:: THE PROBLEM ::
Each entry below needs to be retyped exactly as given.

(Beginning of INFORMATION)

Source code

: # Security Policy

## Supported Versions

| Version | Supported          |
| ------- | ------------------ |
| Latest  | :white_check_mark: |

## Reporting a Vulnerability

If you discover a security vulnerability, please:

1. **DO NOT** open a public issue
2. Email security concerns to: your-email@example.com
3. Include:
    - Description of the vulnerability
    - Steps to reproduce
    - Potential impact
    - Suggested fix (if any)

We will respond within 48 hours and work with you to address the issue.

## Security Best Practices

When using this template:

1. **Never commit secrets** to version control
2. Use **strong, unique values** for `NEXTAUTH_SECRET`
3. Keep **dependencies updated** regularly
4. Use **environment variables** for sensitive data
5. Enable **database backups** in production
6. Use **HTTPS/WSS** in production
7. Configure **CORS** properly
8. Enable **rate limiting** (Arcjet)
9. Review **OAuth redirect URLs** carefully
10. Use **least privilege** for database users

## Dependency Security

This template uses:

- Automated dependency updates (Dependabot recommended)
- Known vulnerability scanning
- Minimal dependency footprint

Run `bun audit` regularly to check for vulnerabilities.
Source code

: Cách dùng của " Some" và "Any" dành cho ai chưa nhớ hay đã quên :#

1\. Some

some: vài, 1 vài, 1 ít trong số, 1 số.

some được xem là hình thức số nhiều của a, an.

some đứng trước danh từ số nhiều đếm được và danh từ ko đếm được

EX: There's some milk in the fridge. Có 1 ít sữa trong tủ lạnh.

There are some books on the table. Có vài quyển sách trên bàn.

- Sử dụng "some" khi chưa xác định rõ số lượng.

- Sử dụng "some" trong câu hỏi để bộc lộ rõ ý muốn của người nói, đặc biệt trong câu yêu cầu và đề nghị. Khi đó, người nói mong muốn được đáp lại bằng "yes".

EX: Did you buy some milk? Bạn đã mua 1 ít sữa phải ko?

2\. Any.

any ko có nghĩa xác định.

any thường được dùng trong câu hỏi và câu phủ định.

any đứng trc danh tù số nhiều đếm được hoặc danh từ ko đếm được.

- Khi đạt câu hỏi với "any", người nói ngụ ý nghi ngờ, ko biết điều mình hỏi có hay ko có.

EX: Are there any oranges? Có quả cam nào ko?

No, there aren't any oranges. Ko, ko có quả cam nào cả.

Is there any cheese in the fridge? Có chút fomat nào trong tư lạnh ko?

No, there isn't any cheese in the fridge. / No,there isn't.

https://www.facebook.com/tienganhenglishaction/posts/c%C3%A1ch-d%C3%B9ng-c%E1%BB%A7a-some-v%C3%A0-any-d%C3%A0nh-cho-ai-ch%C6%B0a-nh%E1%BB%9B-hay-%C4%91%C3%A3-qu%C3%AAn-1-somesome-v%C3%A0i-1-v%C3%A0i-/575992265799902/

(End of INFORMATION)

:: EXERCISE OUTPUT ::
Source code

: # Security Policy

## Supported Versions

| Version | Supported          |
| ------- | ------------------ |
| Latest  | :white_check_mark: |

## Reporting a Vulnerability

If you discover a security vulnerability, please:

1. **DO NOT** open a public issue
2. Email security concerns to: your-email@example.com
3. Include:
    - Description of the vulnerability
    - Steps to reproduce
    - Potential impact
    - Suggested fix (if any)

We will respond within 48 hours and work with you to address the issue.

## Security Best Practices

When using this template:

1. **Never commit secrets** to version control
2. Use **strong, unique values** for `NEXTAUTH_SECRET`
3. Keep **dependencies updated** regularly
4. Use **environment variables** for sensitive data
5. Enable **database backups** in production
6. Use **HTTPS/WSS** in production
7. Configure **CORS** properly
8. Enable **rate limiting** (Arcjet)
9. Review **OAuth redirect URLs** carefully
10. Use **least privilege** for database users

## Dependency Security

This template uses:

- Automated dependency updates (Dependabot recommended)
- Known vulnerability scanning
- Minimal dependency footprint

Run `bun audit` regularly to check for vulnerabilities.
Source code

: Cách dùng của " Some" và "Any" dành cho ai chưa nhớ hay đã quên :#

1\. Some

some: vài, 1 vài, 1 ít trong số, 1 số.

some được xem là hình thức số nhiều của a, an.

some đứng trước danh từ số nhiều đếm được và danh từ ko đếm được

EX: There's some milk in the fridge. Có 1 ít sữa trong tủ lạnh.

There are some books on the table. Có vài quyển sách trên bàn.

- Sử dụng "some" khi chưa xác định rõ số lượng.

- Sử dụng "some" trong câu hỏi để bộc lộ rõ ý muốn của người nói, đặc biệt trong câu yêu cầu và đề nghị. Khi đó, người nói mong muốn được đáp lại bằng "yes".

EX: Did you buy some milk? Bạn đã mua 1 ít sữa phải ko?

2\. Any.

any ko có nghĩa xác định.

any thường được dùng trong câu hỏi và câu phủ định.

any đứng trc danh tù số nhiều đếm được hoặc danh từ ko đếm được.

- Khi đạt câu hỏi với "any", người nói ngụ ý nghi ngờ, ko biết điều mình hỏi có hay ko có.

EX: Are there any oranges? Có quả cam nào ko?

No, there aren't any oranges. Ko, ko có quả cam nào cả.

Is there any cheese in the fridge? Có chút fomat nào trong tư lạnh ko?

No, there isn't any cheese in the fridge. / No,there isn't.

https://www.facebook.com/tienganhenglishaction/posts/c%C3%A1ch-d%C3%B9ng-c%E1%BB%A7a-some-v%C3%A0-any-d%C3%A0nh-cho-ai-ch%C6%B0a-nh%E1%BB%9B-hay-%C4%91%C3%A3-qu%C3%AAn-1-somesome-v%C3%A0i-1-v%C3%A0i-/575992265799902/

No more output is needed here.